(2008 ) Director: Olivier Megaton (really) | Writers: Luc Besson (The 5th Element, Leon), Robert Mark Kamen (The Karate Kid, Lethal Weapon 3)
The first Transporter film, a film I like to call Transporter 1, features a scene in which a missile is fired at the home of Frank Martin (Jason Statham) from about 100 feet away; yet Martin, having seen the missile approach from an upstairs window, is able to escape in a leisurely manner via elevator before the projectile levels his Mediterranean home. Clearly, the laws of time and space do not exist in the Transporter universe.
In the second Transporter film, the aptly titled Transporter 2, Martin dodges certain doom when he is able to drive up a makeshift ramp, flip his Audi A8 upside down in midair, and scrape a bomb from its undercarriage with a stationary hook hanging over the scene before the device explodes. Clearly, the laws of physics do not exist in the Transporter universe.
If the natural progression of things were followed, Transporter 3 would probably feature Martin in a breakdancing competition against a werewolf on the moon. Instead, the filmmakers behind the real Transporter 3 made the decision to go light on the unbelievable situations, and the resulting movie, while still marginally entertaining, is almost dull by comparison.
Statham reprises his role as Martin, an ex-special forces fighting machine who delivers unmentionable items for undesirable miscreants on a “Don’t ask, don’t tell” basis. Transporter 3 finds the unflappable Martin back in Europe, forced into driving a childish, befreckled Ukrainian pixie woman (Natalya Rudakova) cross-country for a shady American Lance Henriksen look-alike (Robert Knepper) with a penchant for shooting insubordinate underlings. The catch is that if Martin or his whiny cargo move more than 75 feet away from his car, the sweet exploding bracelets on their arms will blast them to smithereens.
The familiar plot isn’t really a problem; what’s lacking, however, is a concrete sense of style. Where the first and second films looked as unique as their balletic action sequences played (thanks to visually forceful directors Corey Yuen and Louis Leterrier), Transporter 3 presents itself as a choppily-edited, more character-driven espionage thriller, as if awesomely-named rookie director Olivier Megaton had decided to cash in on any leftover Jason Bourne hoopla.
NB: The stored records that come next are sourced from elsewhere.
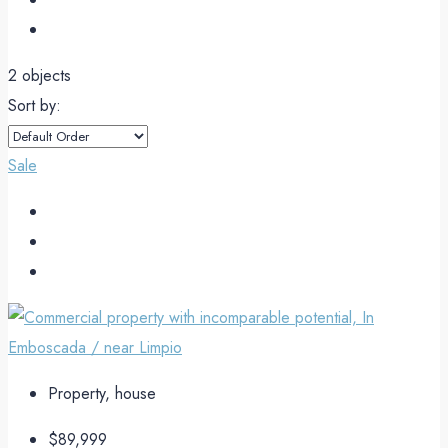
2 objects
Sort by:
Sale
Property, house
$89,999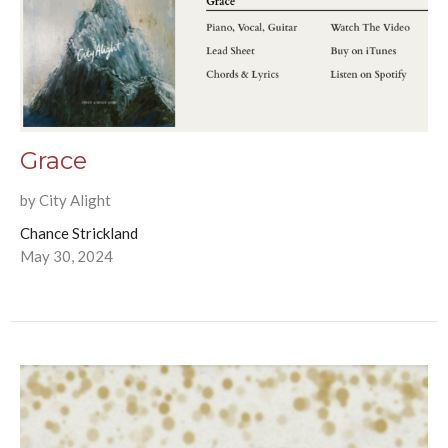
Grace
by City Alight
Chance Strickland
May 30, 2024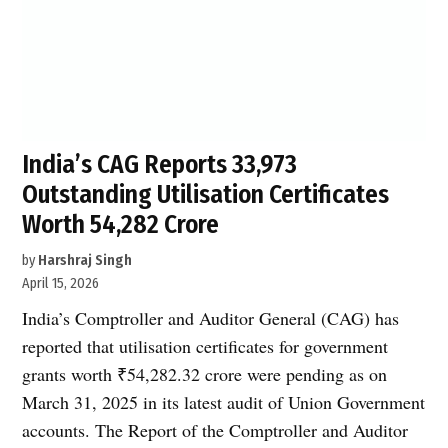
India’s CAG Reports 33,973
Outstanding Utilisation Certificates
Worth ₹54,282 Crore
by
Harshraj Singh
April 15, 2026
India’s Comptroller and Auditor General (CAG) has
reported that utilisation certificates for government
grants worth ₹54,282.32 crore were pending as on
March 31, 2025 in its latest audit of Union Government
accounts. The Report of the Comptroller and Auditor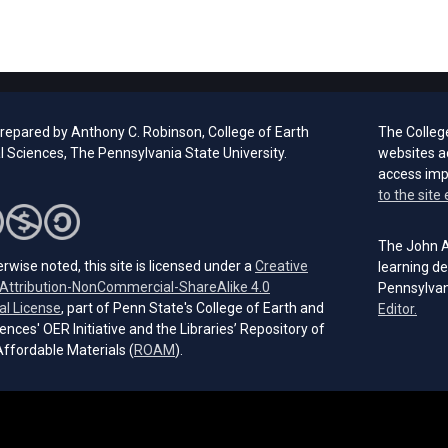
prepared by Anthony C. Robinson, College of Earth
The Colleg
l Sciences, The Pennsylvania State University.
websites a
access im
to the site 
The John A.
rwise noted, this site is licensed under a
Creative
learning de
ttribution-NonCommercial-ShareAlike 4.0
Pennsylvan
(opens in a new tab)
al License
, part of Penn State's College of Earth and
(open
Editor.
ences' OER Initiative and the Libraries’ Repository of
(opens in a new tab)
ffordable Materials (
ROAM
).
But though it’s cut like a Bourne film, Transporter 3 is still, at heart, the same old mindless movie about guys kicking each other in the face and driving their cars into trains, with nothing close to depth, artistry, or social commentary appearing onscreen. Not that there’s anything wrong with that.
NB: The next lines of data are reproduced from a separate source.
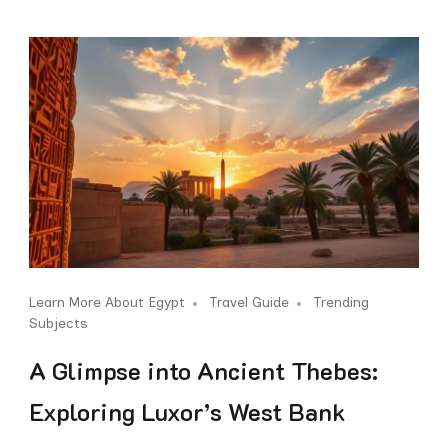
Learn More About Egypt
Travel Guide
Trending
Subjects
A Glimpse into Ancient Thebes:
Exploring Luxor’s West Bank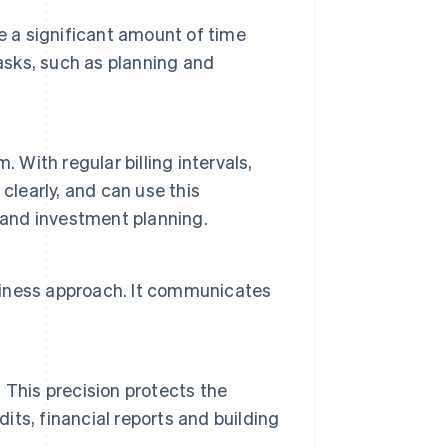
e a significant amount of time
asks, such as planning and
 With regular billing intervals,
clearly, and can use this
 and investment planning.
usiness approach. It communicates
 This precision protects the
dits, financial reports and building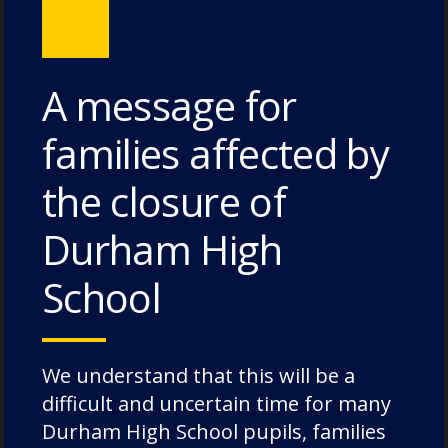
Eye.
Categories:
News
A message for
families affected by
the closure of
Recent Posts
Durham High
School
Pimlico House – 3 July 2026
Lodge House – 3 July 2026
Poole House – 3 July 2026
We understand that this will be a
The Caffinites – 3 July 2026
difficult and uncertain time for many
Durham High School pupils, families
Bungites House – 3 July 2026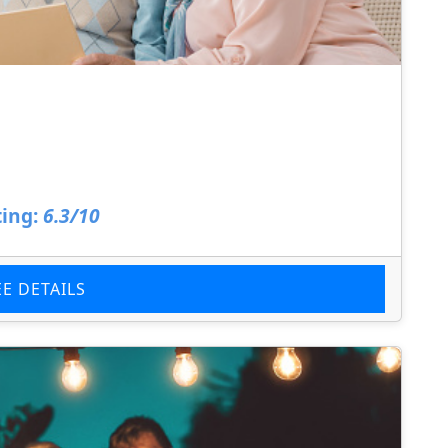
a
ing:
6.3/10
EE DETAILS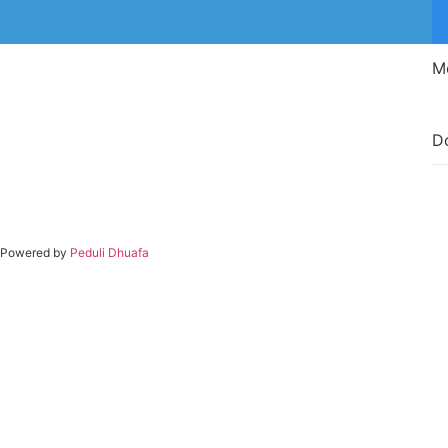
M
D
Powered by
Peduli Dhuafa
But the most frustrating thing about Transporter 3 is its dearth of the sort of over-the-top spectacle that upgraded the first two films from “stupid” to “stupid but fun.” The refreshingly pretense-free Statham chugs along as he always does in his expressionless way, and several of the fight scenes are decently inventive, but there just isn’t the sort of jaw-dropping disregard for reality that made the first two installments so enjoyable. Breaking stale movie laws in the name of entertainment is what put the otherwise-forgettable Transporter franchise on the map to begin with; Megaton’s refusal to let the series become any more ridiculous has dragged it into the territory of the forgettable.